I problemi da affrontare sono diversi, ma tutti richiedono una risposta unitaria: "Con l'invecchiamento delle nostre società, aumentano le esigenze del nostro modello sociale. Allo stesso tempo, per gli europei mantenere alti livelli di protezione sociale e di ridistribuzione non è negoziabile". In più, "dobbiamo anche far fronte a nuove esigenze: adeguarci ai rapidi cambiamenti tecnologici, aumentare la capacità di difesa e realizzare la transizione verde". Dunque invecchiamento, transizione digitale e green, l'arrivo delle guerre. Il tutto in una situazione in cui gli equilibri dell'economia mondiale sono cambiati: "L'era del gas importato dalla Russia e del commercio mondiale aperto sta svanendo".

Servirà una collaborazione che finora non si è mai vista: "Oggi questo passo appare scoraggiante. Tuttavia, sono fiducioso che abbiamo la determinazione, la responsabilità e la solidarietà per affrontarlo". Dato che ci troviamo "in un mondo meno stabile", l'Ue dovrà "sviluppare una capacità industriale di difesa e una politica commerciale all'altezza delle nostre esigenze geopolitiche, riducendo al contempo le dipendenze geopolitiche da Paesi su cui non possiamo più contare".

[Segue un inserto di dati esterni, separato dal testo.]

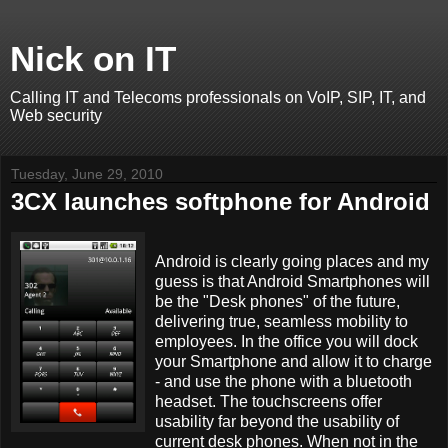
Nick on IT
Calling IT and Telecoms professionals on VoIP, SIP, IT, and
Web security
Tuesday, June 29, 2010
3CX launches softphone for Android
Android is clearly going places and my
guess is that Android Smartphones will
be the "Desk phones" of the future,
delivering true, seamless mobility to
employees. In the office you will dock
your Smartphone and allow it to charge
- and use the phone with a bluetooth
headset. The touchscreens offer
usability far beyond the usability of
current desk phones. When not in the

Da mesi, Draghi si occupa di stilare una relazione sulla competitività dell'Unione europea, da consegnare al presidente della Commissione europea. Qui parlerà di una politica industriale europea, con l'obiettivo di "aumentare la produttività, preservare la competitività delle nostre industrie nel mondo e la concorrenza all'interno dell'Europa". In più, bisognerà anche insistere sulla "decarbonizzazione della nostra economia, in modo da ridurre i prezzi dell'energia e aumentare la sicurezza energetica".

L'ex presidente del Consiglio ha sintetizzato la sua proposta in tre passi per rispondere al "cambiamento delle regole del commercio mondiale". La prima è "cercare di riparare il più possibile i danni all'ordine commerciale multilaterale, incoraggiando tutti i partner disposti a impegnarsi nuovamente per un commercio basato sulle regole". La seconda è "incoraggiare gli investimenti esteri diretti, in modo che i posti di lavoro nel settore manifatturiero rimangano in Europa".

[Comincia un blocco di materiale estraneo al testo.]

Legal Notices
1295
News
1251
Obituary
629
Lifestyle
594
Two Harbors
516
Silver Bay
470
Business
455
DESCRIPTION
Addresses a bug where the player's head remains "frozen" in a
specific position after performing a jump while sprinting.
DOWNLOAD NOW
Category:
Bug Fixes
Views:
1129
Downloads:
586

E poi c'è la terza e più delicata: "Utilizzare sussidi e tariffe per compensare gli ingiusti vantaggi creati dalle politiche industriali e dalle svalutazioni dei tassi di cambio reali all'estero". Solo pochi giorni fa, la Commissione europea ha imposto dei dazi sulle auto elettriche cinesi. "Ma se intraprendiamo questa strada", ha avvertito Draghi, "deve essere nell'ambito di un approccio generale pragmatico, cauto e coerente". "Non vogliamo diventare protezionisti in Europa, ma non possiamo rimanere passivi se le azioni degli altri minacciano la nostra prosperità", ha concluso.